Codd's Rules Rule 4: Active/Dynamic Online Catalog based on the relational model It represents the entire logical structure of the descriptive database that must be stored online and is known as a database dictionary. It authorizes users to access the database and implement a similar query language to access the database. Rule 5: Comprehensive Data Sub Language Rule The relational database supports various languages, and if we want to access the database, the language must be the explicit, linear or well-defined syntax, character strings and supports the comprehensive: data definition, view definition, data manipulation, integrity constraints, and limit transaction management operations. If the database allows access to the data without any language, it is considered a violation of the database. Rule 6: View Updating Rule All views table can be theoretically updated and must be practically updated by the database systems. Rule 7: Relational Level Operation (High-Level Insert, Update and delete) Rule A database system should follow high-level relational operations such as insert, update, and delete in each level or a single row. It also supports union, intersection and minus operation in the database system.
Codd's Rules Rule 8: Physical Data Independence Rule All stored data in a database or an application must be physically independent to access the database. Each data should not depend on other data or an application. If data is updated or the physical structure of the database is changed, it will not show any effect on external applications that are accessing the data from the database. Rule 9: Logical Data Independence Rule It is similar to physical data independence. It means, if any changes occurred to the logical level (table structures), it should not affect the user's view (application). For example, suppose a table either split into two tables, or two table joins to create a single table, these changes should not be impacted on the user view application. Rule 10: Integrity Independence Rule The database should be able to enforce its own integrity rather than using other programs. Key and Check constraints, trigger etc, should be stored in Data Dictionary. All entered values should not be changed or rely on any external factor or application to maintain integrity. This also make RDBMS independent of front-end.
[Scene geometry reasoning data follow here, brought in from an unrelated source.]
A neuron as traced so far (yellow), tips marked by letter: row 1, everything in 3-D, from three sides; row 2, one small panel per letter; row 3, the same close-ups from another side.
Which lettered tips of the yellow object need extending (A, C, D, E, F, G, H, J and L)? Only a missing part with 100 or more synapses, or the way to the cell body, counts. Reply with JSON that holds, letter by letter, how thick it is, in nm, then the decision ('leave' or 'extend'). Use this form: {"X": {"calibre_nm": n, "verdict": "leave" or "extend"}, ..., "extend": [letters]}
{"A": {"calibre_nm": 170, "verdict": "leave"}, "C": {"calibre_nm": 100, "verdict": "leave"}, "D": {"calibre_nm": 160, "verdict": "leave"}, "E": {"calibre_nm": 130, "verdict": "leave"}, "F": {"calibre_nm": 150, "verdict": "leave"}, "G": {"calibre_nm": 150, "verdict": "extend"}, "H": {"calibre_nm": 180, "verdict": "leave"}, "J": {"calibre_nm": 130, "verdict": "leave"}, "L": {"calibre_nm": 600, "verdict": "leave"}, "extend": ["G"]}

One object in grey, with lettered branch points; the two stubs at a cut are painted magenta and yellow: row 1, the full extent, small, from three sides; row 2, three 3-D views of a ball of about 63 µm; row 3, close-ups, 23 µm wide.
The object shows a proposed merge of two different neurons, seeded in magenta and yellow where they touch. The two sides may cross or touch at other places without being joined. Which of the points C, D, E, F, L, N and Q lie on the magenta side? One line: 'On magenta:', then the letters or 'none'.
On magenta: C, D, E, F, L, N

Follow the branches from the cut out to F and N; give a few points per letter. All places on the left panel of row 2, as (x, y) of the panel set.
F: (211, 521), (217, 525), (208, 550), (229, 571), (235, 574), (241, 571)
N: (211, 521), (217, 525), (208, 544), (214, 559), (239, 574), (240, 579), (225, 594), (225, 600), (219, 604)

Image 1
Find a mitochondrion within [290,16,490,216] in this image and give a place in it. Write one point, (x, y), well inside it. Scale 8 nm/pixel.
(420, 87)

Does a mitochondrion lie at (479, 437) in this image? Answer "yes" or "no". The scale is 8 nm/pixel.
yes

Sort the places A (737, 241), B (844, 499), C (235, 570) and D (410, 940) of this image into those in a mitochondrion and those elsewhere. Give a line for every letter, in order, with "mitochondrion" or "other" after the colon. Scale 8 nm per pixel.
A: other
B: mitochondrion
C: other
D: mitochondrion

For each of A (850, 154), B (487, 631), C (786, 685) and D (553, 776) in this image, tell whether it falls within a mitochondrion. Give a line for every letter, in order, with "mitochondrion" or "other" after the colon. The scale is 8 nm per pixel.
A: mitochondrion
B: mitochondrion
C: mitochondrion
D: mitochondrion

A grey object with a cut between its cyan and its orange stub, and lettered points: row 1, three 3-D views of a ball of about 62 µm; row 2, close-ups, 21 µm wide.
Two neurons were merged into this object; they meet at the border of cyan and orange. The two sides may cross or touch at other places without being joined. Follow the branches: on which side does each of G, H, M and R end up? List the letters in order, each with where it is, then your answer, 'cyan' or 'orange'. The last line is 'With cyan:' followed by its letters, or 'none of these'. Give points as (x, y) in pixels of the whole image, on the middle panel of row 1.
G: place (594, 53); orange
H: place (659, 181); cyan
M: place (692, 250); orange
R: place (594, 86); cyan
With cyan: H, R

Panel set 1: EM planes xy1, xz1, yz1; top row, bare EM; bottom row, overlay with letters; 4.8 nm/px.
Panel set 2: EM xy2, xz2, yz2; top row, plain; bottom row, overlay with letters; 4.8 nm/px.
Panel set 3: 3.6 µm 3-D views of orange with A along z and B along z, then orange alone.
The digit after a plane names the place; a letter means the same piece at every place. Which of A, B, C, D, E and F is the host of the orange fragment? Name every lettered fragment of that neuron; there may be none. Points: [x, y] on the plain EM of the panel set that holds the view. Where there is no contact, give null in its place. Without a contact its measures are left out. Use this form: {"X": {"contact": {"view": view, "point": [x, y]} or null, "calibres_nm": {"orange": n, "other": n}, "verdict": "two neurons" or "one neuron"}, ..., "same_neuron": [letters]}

Codd's Rules Rule 11: Distribution Independence Rule The distribution independence rule represents a database that must work properly, even if it is stored in different locations and used by different end-users. Suppose a user accesses the database through an application; in that case, they should not be aware that another user uses particular data, and the data they always get is only located on one site. This lays the foundation of distributed database . Rule 12: Non Subversion Rule The non-subversion rule defines RDBMS as a SQL language to store and manipulate the data in the database. If a system has a low-level or separate language other than SQL to access the database system, it should not subvert or bypass integrity to transform data.